Data excerpts -

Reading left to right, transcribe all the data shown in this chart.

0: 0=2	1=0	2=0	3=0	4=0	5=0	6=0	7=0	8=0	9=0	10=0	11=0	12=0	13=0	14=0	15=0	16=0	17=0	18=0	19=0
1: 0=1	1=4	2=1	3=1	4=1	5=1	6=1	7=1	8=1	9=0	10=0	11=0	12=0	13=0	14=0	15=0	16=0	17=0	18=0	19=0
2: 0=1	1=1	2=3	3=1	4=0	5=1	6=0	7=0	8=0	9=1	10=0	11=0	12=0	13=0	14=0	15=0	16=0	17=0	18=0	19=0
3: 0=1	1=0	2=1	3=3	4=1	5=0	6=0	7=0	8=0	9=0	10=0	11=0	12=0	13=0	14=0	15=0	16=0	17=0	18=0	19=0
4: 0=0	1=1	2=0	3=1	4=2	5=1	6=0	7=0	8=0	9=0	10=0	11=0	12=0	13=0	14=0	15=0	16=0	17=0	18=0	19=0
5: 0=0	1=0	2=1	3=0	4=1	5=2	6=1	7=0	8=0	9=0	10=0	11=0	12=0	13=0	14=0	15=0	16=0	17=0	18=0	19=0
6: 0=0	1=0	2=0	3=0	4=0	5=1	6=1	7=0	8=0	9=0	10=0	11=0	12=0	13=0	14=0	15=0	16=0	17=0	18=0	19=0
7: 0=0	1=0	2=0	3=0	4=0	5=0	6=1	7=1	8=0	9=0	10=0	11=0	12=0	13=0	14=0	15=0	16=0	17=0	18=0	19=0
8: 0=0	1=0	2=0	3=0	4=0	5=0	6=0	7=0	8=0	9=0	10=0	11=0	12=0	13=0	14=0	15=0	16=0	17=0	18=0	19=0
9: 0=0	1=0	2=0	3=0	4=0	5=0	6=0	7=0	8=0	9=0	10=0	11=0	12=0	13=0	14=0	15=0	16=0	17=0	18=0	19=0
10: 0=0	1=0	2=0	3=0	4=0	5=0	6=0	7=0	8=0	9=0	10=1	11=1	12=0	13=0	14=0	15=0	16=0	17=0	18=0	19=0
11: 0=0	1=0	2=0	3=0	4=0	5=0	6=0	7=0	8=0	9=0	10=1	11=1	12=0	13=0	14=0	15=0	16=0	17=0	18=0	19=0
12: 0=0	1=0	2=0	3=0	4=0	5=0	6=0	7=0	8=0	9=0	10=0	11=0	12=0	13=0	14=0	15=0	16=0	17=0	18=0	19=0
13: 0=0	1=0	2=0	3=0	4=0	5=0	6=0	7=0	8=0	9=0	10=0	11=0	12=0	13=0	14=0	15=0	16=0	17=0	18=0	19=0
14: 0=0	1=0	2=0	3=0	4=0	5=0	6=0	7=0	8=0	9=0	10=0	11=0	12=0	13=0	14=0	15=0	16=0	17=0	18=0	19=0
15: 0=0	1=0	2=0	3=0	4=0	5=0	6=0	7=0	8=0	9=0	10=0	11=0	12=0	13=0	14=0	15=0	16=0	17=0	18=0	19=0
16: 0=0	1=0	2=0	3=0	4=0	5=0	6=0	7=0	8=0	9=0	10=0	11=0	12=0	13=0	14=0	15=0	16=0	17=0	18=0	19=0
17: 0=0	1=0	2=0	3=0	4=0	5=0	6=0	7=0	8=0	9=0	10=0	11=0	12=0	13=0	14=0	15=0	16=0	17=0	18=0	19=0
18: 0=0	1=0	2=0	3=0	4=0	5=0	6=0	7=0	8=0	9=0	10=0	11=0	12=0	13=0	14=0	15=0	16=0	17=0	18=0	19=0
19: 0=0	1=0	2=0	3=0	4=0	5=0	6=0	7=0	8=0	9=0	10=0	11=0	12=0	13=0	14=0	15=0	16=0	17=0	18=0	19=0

Work instruction - Count the lines in the entries above that contain the string "Reading", treating uppercase and lowercase as different. Reply with the number only.

Written response - 1